(Gesammelte Dateneinträge)
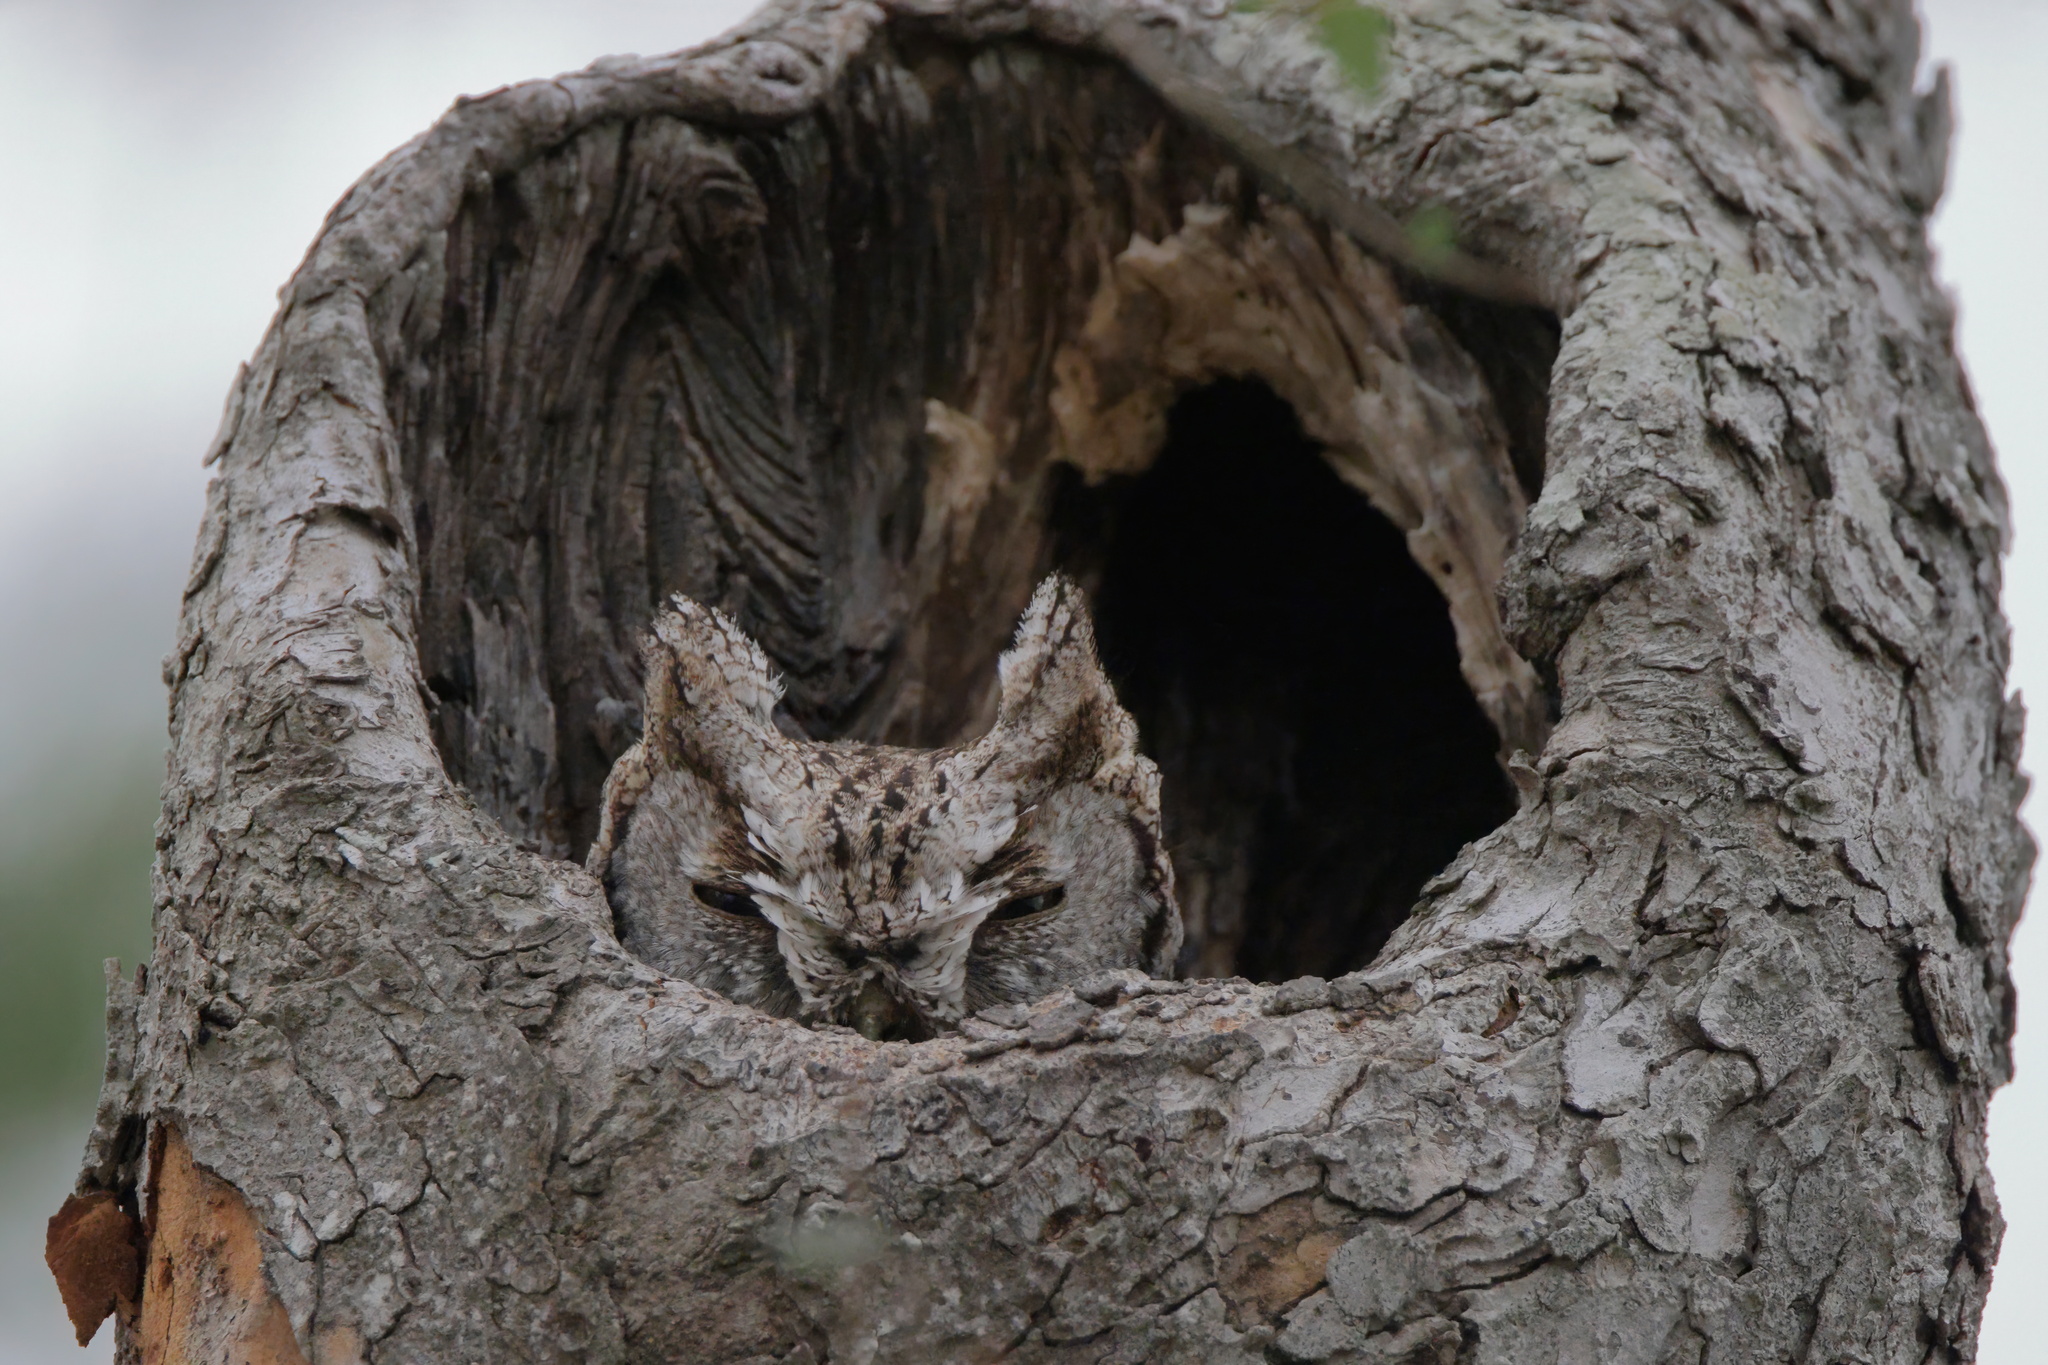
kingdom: Animalia
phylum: Chordata
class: Aves
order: Strigiformes
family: Strigidae
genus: Megascops
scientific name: Megascops asio
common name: Eastern screech-owl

● Ihr Ziel: Geben Sie sämtliche Zeilen der obigen Daten wortgetreu wieder, lassen Sie dabei aber die Bilder weg.

● Antwort zur Aufgabe:
kingdom: Animalia
phylum: Chordata
class: Aves
order: Strigiformes
family: Strigidae
genus: Megascops
scientific name: Megascops asio
common name: Eastern screech-owl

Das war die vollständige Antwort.